Nuclear negotiations between the P5+1 and Iran are currently facing congressional challenges and Israeli obstructionism. If the administration of U.S. President Barack Obama can withstand these pressures and reach a deal that leads to a détente between the U.S. and Iran, it will have implications for the regional balance of power as well as the ongoing conflicts in Syria and Iraq. As Turkey borders both of these countries and has a multitude of strategic and security interests regarding the nuclear negotiations, Turkish foreign policy will be impacted by Iran's approach to Iraq and especially Syria.
Turkey has had a simultaneously competitive and cooperative relationship with Iran. For the past several years, Turkey and Iran have compartmentalized their disagreement over Syria for the sake of mutual energy interests. A potential nuclear deal could benefit Turkey through the reduction of regional tensions as well as increased bilateral trade. However, the Turkish-Iranian disagreement over Syria will not be easily overcome even if a deal is reached because Iran is unlikely to shy away from its regional ambitions as a result. If anything, a détente might embolden Iran in knowing that it will not be threatened militarily by the United States. At the same time, Iran may modify its threat perception and rethink its regional foreign policy posture in order to reduce the cost of investing in the regime of Syrian President Bashar Assad. If the latter becomes the case, Iran and Turkey may be able to reduce their differences over Syria, contributing to stability in the region in the long run.
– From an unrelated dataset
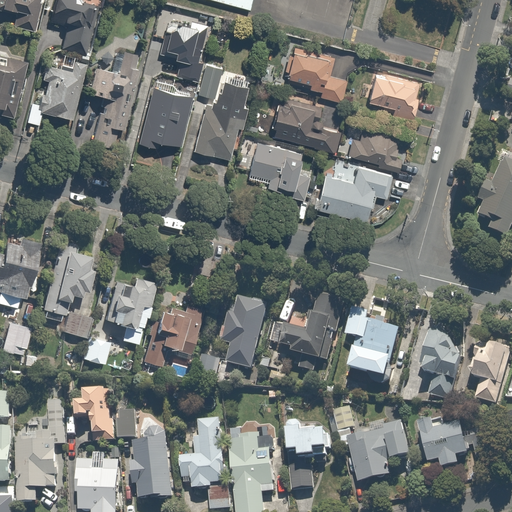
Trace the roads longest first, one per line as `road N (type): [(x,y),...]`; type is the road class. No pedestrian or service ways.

The reaction of regional actors toward a potential deal will have a bearing on the actual benefits. Saudi Arabia will be unhappy as it sees itself in an existential struggle to counter Iran throughout the region. Only an Iranian effort to reach out to Saudi Arabia and change its policy in Syria and Iraq would ease the Saudis' concerns, albeit to a limited extent. If the Saudi fears about Iran linger and Tehran does nothing to alleviate them in concrete terms, a nuclear deal may simply deepen their insecurity, as they would feel abandoned by the U.S. Continued Saudi-Iranian confrontation in the region would only worsen the prospects for a solution in Iraq and Syria.
Israel's reaction to a potential deal will predictably be based on a "no deal is better than a bad deal" framework. Israeli Prime Minister Benjamin Netanyahu has been pressuring the Obama administration to demand harsher terms in the negotiations, and he will almost certainly oppose any kind of deal that allows Iran to retain its nuclear enrichment capabilities. The Obama administration has been pushing back against Israeli criticism by calling Netanyahu names in a not-so-diplomatic way, which also speaks to the administration's anxiety about the potential for failure. It remains uncertain whether the deal will be acceptable to the newly Republican-dominated U.S. Congress or to Iranian Supreme Leader Ali Khamenei. Nevertheless, Israeli discontent over a possible deal will only add to regional tensions.
In addition to bolstering Obama's non-proliferation agenda, a potential deal will have implications for Iran's standing in the region. In 2010, Turkey, as a non-permanent member of the U.N. Security Council at the time, tried to help forge an agreement between the P5+1 and Iran. The Tehran Declaration was meant to be a confidence-building measure, but it was dismissed by the West based on the view that the agreement was part of an Iranian ploy to duck the impending sanctions resolution. Turkey's efforts in 2010 were driven by its desire to engage with Iran and help integrate it into the international system. Its insistence on diplomacy as opposed to sanctions was motivated by Turkey's interest in reducing regional tensions to allow for a stable and peaceful environment to pursue its business interests. These interests remain unchanged today and they can be the primary driver of cooperation with Iran.